Since generic MDM software is not purpose-built for spare parts data, organizations often need to invest additional time and effort in customizing workflows and logic to fit industry-specific needs.
Without structured governance and regular reviews, cleaned data can quickly degrade, requiring ongoing effort to maintain quality and reliability.
Por ejemplo:
A global manufacturing company dealing with spare parts data inconsistencies across regional ERPs implemented a generic MDM platform.

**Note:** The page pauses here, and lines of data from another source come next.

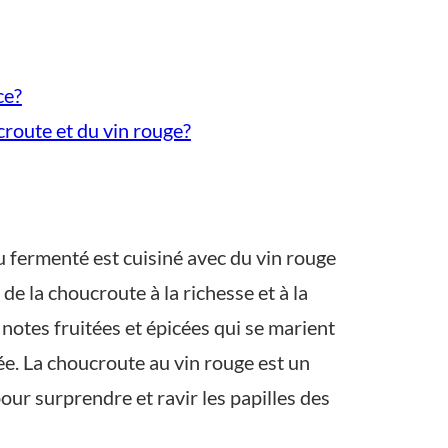
ce?
ucroute et du vin rouge?
ou fermenté est cuisiné avec du vin rouge
de la choucroute à la richesse et à la
notes fruitées et épicées qui se marient
ée. La choucroute au vin rouge est un
our surprendre et ravir les papilles des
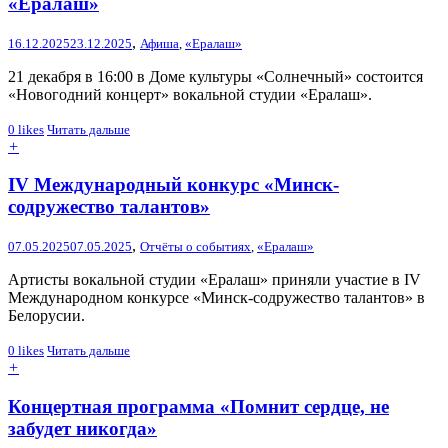
«Ералаш»
,
16.12.2025
23.12.2025
Афиша
,
«Ералаш»
21 декабря в 16:00 в Доме культуры «Солнечный» состоится
«Новогодний концерт» вокальной студии «Ералаш».
0
likes
Читать дальше
+
IV Международный конкурс «Минск-
содружество талантов»
,
07.05.2025
07.05.2025
Отчёты о событиях
,
«Ералаш»
Артисты вокальной студии «Ералаш» приняли участие в IV
Международном конкурсе «Минск-содружество талантов» в
Белорусии.
0
likes
Читать дальше
+
Концертная программа «Помнит сердце, не
забудет никогда»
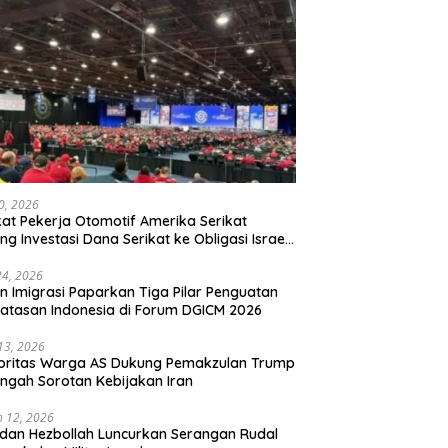
20, 2026
kat Pekerja Otomotif Amerika Serikat
ng Investasi Dana Serikat ke Obligasi Israel,
t Tonggak Baru Solidaritas untuk Palestina
24, 2026
en Imigrasi Paparkan Tiga Pilar Penguatan
atasan Indonesia di Forum DGICM 2026
 13, 2026
oritas Warga AS Dukung Pemakzulan Trump
engah Sorotan Kebijakan Iran
 12, 2026
 dan Hezbollah Luncurkan Serangan Rudal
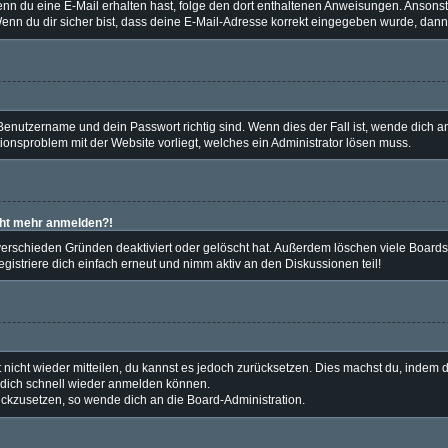
t. Wenn du eine E-Mail erhalten hast, folge den dort enthaltenen Anweisungen. Anso
enn du dir sicher bist, dass deine E-Mail-Adresse korrekt eingegeben wurde, dann 
 Benutzername und dein Passwort richtig sind. Wenn dies der Fall ist, wende dich 
tionsproblem mit der Website vorliegt, welches ein Administrator lösen muss.
icht mehr anmelden?!
verschieden Gründen deaktiviert oder gelöscht hat. Außerdem löschen viele Boards 
istriere dich einfach erneut und nimm aktiv an den Diskussionen teil!
t nicht wieder mitteilen, du kannst es jedoch zurücksetzen. Dies machst du, indem
u dich schnell wieder anmelden können.
rückzusetzen, so wende dich an die Board-Administration.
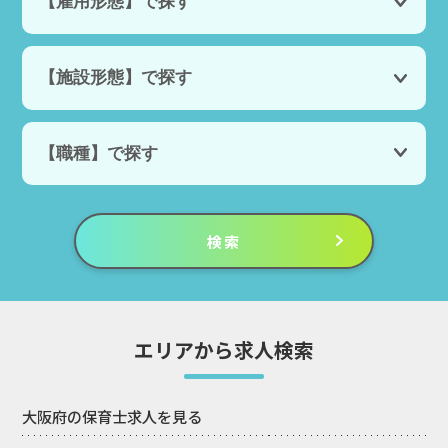
エリアから求人検索
大阪府の保育士求人を見る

They standardized naming conventions, units of measure, part classifications, and ran duplicate detection via fuzzy matching.
As a result, they reduced data errors, improved procurement accuracy, and enhanced maintenance planning, while establishing ongoing data governance to sustain these quality improvements.
As per a research report by IJSRP, companies that implemented an MDM solution to harmonize their data reported up to a 25% reduction in data errors and a 15% improvement in production efficiency.
Conclusión
Cleaning spare parts and consumables data is a critical step in enabling operational efficiency, reducing costs, and improving decision-making for organizations in production-heavy industries.
While there isn’t a one-size-fits-all solution, each approach outlined here offers its own strengths depending on the scale of the data, the required accuracy, available resources, and the specific business context.
Ultimately, the right approach depends on the unique needs of the organization. Whichever method you choose, investing in a structured cleanup process and ongoing governance will ensure your spare parts data remains clean, reliable, and ready to support strategic operations.
Clean data is not just about maintaining records; it’s about enabling smarter procurement, better maintenance planning, and stronger inventory control across your entire operation.